Tires: Light truck tire inflation, truck tire inflation, goodyear wrangler silentarmor


Question
The OEM tires on my 1994 Chevrolet K-1500  "Work Truck"regular cab long bed 4x4 V-6 manual transmission truck with heavy-duty chassis were 225/75R16 standard load Goodyear Wrangler on/off road tires on standard 7x16" steel wheels.  Mfrs recommended inflation is 50 psi, which equates to 1765 pounds of load capacity per wheel.  I have replaced the aged OEM tires with new Goodyear Wrangler "SilentArmor" 265/75R16 Load Range E service rating 123/120R.  Most truck miles are zero to light load at 55-75 mph on the highway.  Should I inflate to 35 psi because that matches the load capacity of the OEM tire at 50 psi (1765 pounds per wheel), or to 50 psi because that matches the OEM inflation recommendation?  Whatever your answer, why?

Answer
Harry,

There are a couple of things I need to clarify.

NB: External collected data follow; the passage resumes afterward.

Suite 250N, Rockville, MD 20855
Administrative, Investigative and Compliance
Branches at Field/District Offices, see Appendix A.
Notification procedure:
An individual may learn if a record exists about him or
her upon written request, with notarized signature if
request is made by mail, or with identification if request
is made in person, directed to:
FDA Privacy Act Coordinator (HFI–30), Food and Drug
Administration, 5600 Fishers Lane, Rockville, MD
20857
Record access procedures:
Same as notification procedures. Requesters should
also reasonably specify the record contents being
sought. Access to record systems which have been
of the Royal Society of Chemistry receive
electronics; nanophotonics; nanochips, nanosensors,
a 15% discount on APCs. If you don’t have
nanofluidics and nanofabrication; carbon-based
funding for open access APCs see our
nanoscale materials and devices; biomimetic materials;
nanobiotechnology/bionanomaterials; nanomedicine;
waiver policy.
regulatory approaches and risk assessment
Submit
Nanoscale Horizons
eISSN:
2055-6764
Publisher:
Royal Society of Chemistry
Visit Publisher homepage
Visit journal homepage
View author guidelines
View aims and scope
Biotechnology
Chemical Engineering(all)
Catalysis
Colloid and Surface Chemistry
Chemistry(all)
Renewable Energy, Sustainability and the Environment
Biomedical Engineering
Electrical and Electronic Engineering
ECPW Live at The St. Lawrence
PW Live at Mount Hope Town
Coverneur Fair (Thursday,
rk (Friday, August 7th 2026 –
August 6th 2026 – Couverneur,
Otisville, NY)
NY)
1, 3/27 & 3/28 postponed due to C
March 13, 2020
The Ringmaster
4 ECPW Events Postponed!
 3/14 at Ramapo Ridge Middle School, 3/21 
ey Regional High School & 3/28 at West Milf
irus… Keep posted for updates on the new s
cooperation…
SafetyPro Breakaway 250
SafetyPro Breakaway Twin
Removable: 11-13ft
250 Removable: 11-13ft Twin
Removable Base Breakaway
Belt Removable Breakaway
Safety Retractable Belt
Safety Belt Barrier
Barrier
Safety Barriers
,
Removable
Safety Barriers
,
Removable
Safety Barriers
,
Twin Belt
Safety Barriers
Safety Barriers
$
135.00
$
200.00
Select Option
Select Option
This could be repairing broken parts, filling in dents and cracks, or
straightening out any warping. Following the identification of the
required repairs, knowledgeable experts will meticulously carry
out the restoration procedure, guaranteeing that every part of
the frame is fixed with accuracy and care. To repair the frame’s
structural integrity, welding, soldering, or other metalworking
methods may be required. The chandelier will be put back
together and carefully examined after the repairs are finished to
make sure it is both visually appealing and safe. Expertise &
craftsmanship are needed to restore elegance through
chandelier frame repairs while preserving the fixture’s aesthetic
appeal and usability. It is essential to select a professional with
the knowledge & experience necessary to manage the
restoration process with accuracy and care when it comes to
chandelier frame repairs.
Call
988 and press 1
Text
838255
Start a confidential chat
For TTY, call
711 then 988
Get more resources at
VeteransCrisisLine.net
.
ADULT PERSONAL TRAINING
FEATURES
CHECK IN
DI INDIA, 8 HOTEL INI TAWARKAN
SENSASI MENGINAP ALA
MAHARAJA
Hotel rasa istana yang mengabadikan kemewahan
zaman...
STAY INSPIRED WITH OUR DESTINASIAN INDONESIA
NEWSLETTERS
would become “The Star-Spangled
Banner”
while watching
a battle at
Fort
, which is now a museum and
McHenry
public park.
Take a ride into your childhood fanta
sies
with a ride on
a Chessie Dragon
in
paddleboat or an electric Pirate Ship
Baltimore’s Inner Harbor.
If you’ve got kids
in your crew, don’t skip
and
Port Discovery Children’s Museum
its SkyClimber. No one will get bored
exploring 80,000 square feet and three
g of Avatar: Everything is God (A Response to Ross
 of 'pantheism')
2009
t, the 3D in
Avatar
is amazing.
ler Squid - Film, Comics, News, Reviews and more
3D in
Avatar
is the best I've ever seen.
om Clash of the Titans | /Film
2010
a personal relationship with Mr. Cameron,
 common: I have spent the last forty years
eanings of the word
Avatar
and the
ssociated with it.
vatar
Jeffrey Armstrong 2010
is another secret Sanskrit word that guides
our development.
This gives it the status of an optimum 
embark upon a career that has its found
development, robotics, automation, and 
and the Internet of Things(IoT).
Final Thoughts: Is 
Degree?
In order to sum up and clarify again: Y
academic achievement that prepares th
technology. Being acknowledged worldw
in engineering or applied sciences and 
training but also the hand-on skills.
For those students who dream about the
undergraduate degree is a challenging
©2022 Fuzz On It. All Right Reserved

The load carrying capacity of an LT225/75R16 at 50 psi is 1765 # for a dual application and 1910 # for a single wheel application.  Obviously a K1500 is a single wheel.

But you are pretty close about the load carrying capacity - I actually got 36 psi, but that's minor.

You should match the load carrying capacity, not the pressure.

Obviously we would want the footprint of the tire to be about the same, and matching the load does that.

However, the spring rate of the tire is a function of inflation pressure, and matching the pressure would more closely match the spring rate.  But by comparison, the spring rate is not nearly as important as the footprint.